Specialization. :-) Got to love it.
I'm working on some ideas myself, but - life is too busy to codify and make a product of it. "Maybe tomorrow..." :-P
Question always comes down to, what trade-offs will you make to achieve what you want?
I don't get to move most days - 8-10 hours is spent sitting. 2 hours commuting. and most of the time at home is spent sitting, too. So, I have been training to sit on my fat @$$.

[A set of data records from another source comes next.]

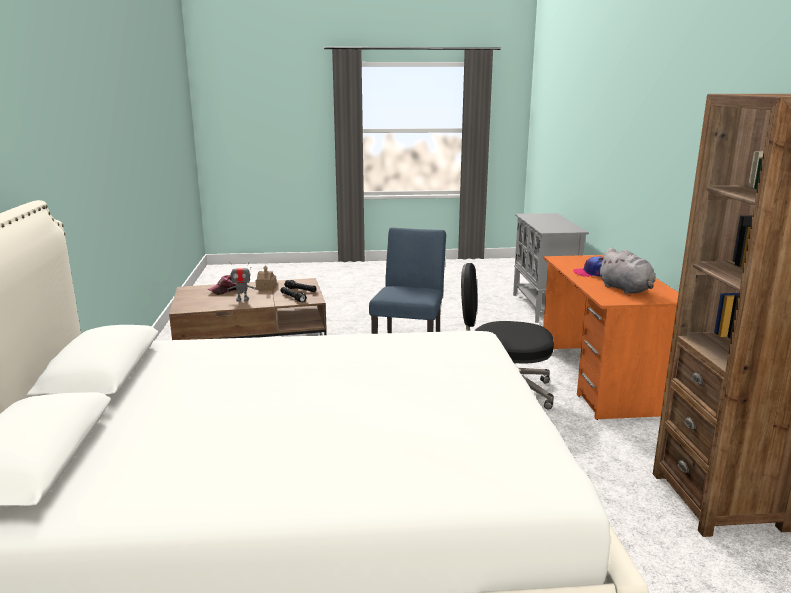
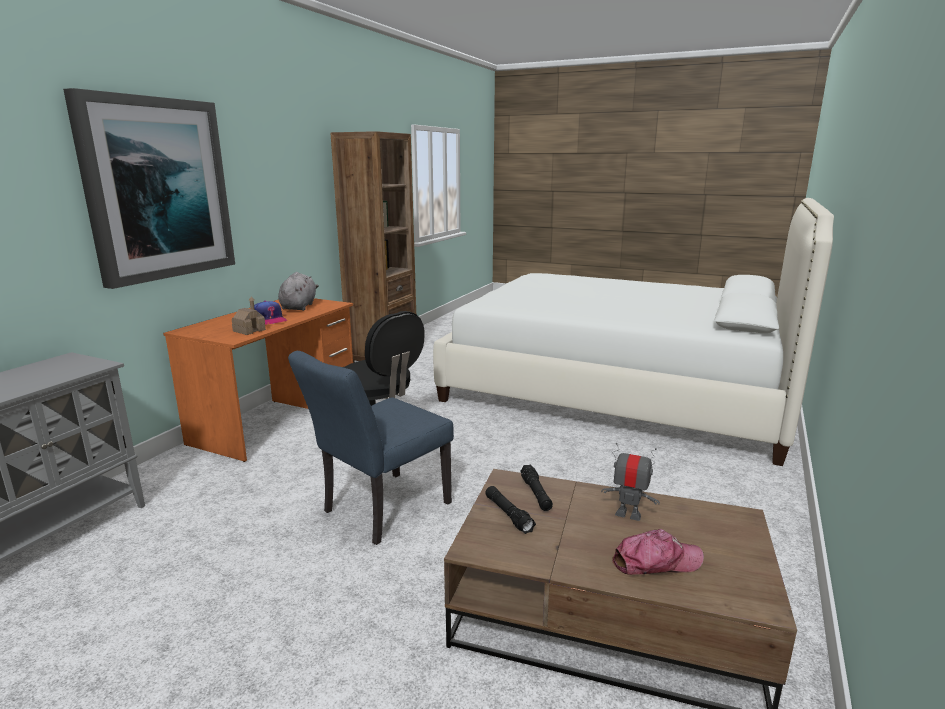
camera: 150 degrees left, 0 degrees up
toy house [255,265,277,290] -> toy house moved to [232,296,266,335]
none -> picture [63,88,235,289]

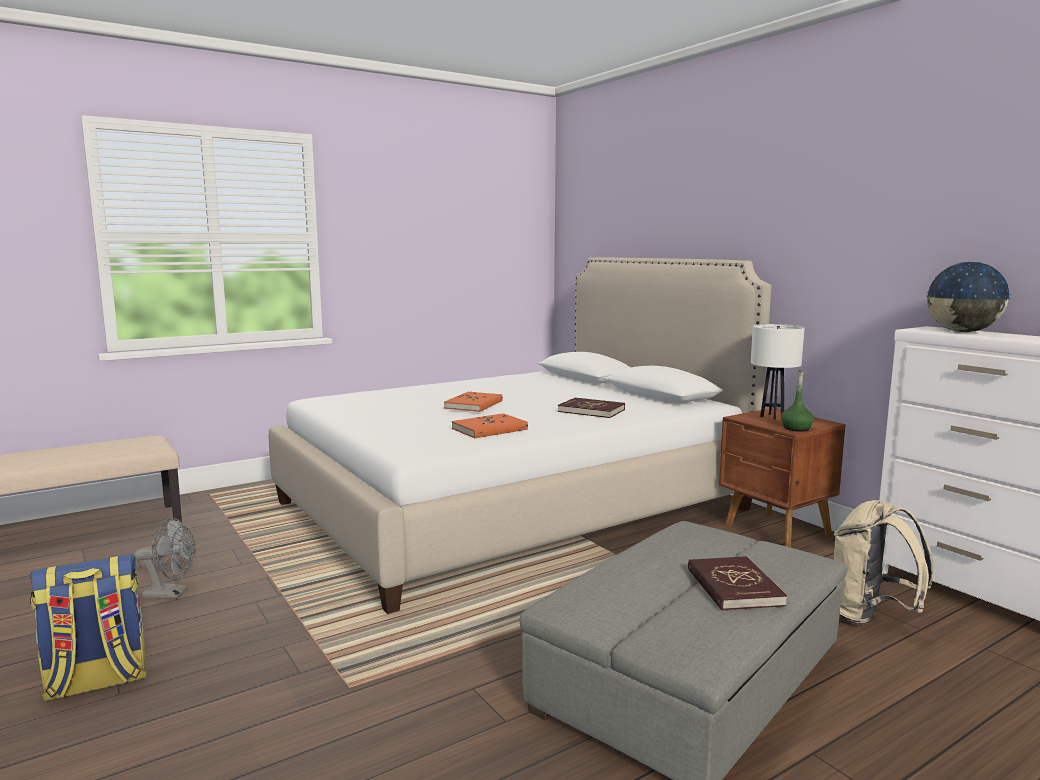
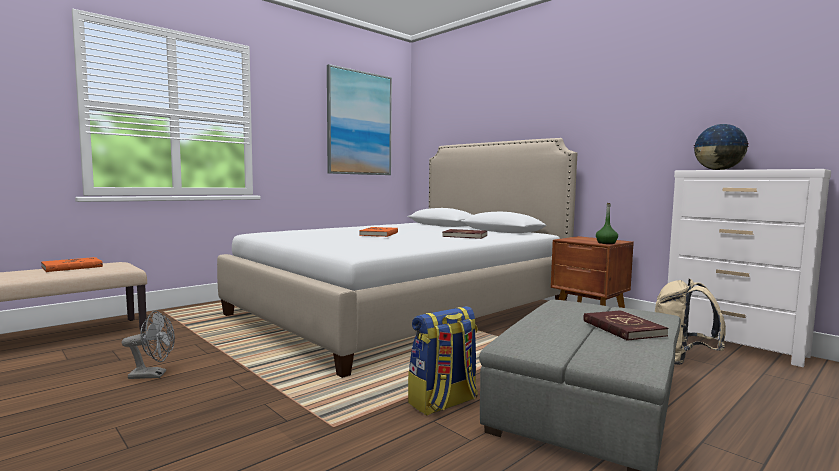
camera: 10 degrees left, 5 degrees down
backpack [30,554,147,701] -> backpack moved to [408,306,478,416]
orange book [452,413,528,439] -> orange book moved to [41,257,103,272]
white table lamp [751,324,805,420] -> none
none -> picture [327,64,392,175]

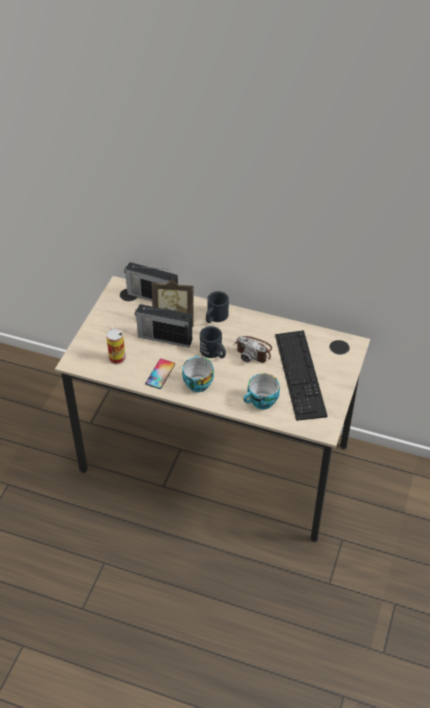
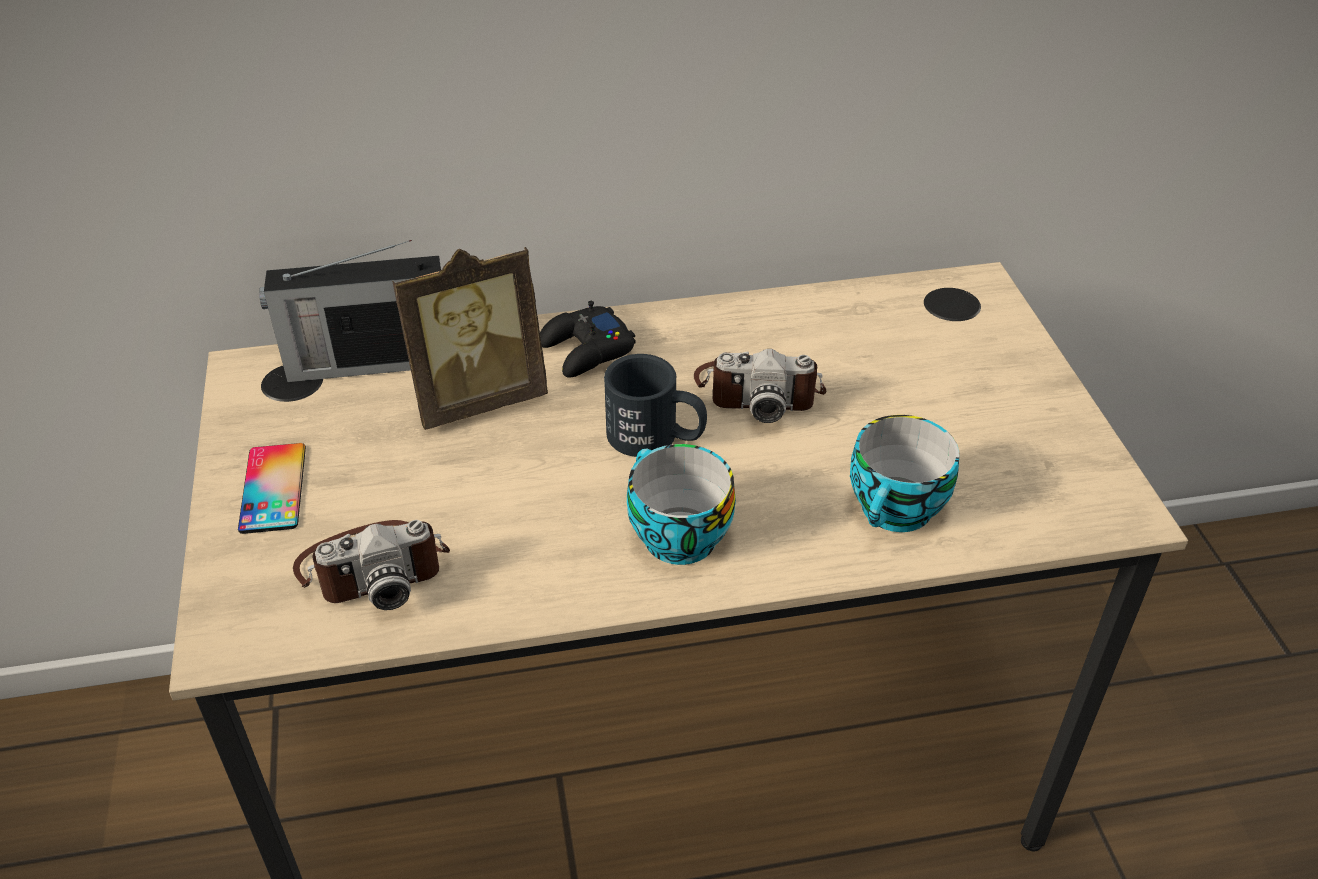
camera: 30 degrees left, 5 degrees down
can [106,328,126,365] -> camera [293,520,450,610]
radio [135,304,192,348] -> none
phone [145,359,175,389] -> phone moved to [238,443,306,534]
black mug [206,291,229,323] -> black game controller [540,301,636,378]
keyboard [275,330,328,421] -> none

You see how life reflects our "goals," right? ;-)
Congratulations on planning to change that, and best of luck. I'll see if I can get some time to complete the project for training... If so, I'll post the Alpha version here, and we can refine it for everyone.
-Dianna
PS: Another good article, on walking, I just found:
https://www.t-nation.com/training/get-ri...et-walking
Talks about getting moving to burn fat. Getting moving with walking, or just getting moving.
When to Walk
Timing isn't super crucial when it comes to walking. If you just want to be fitter and healthier then walk whenever you can. The total duration doesn't even have to be continuous. If you want to burn fat, the best time to walk is in the morning before breakfast.
The second best time to walk is right after a tough weight-training workout –the workout will have burned off a fair amount of glycogen, leaving your body ready to tap into fat –and the third best time is basically any time you can.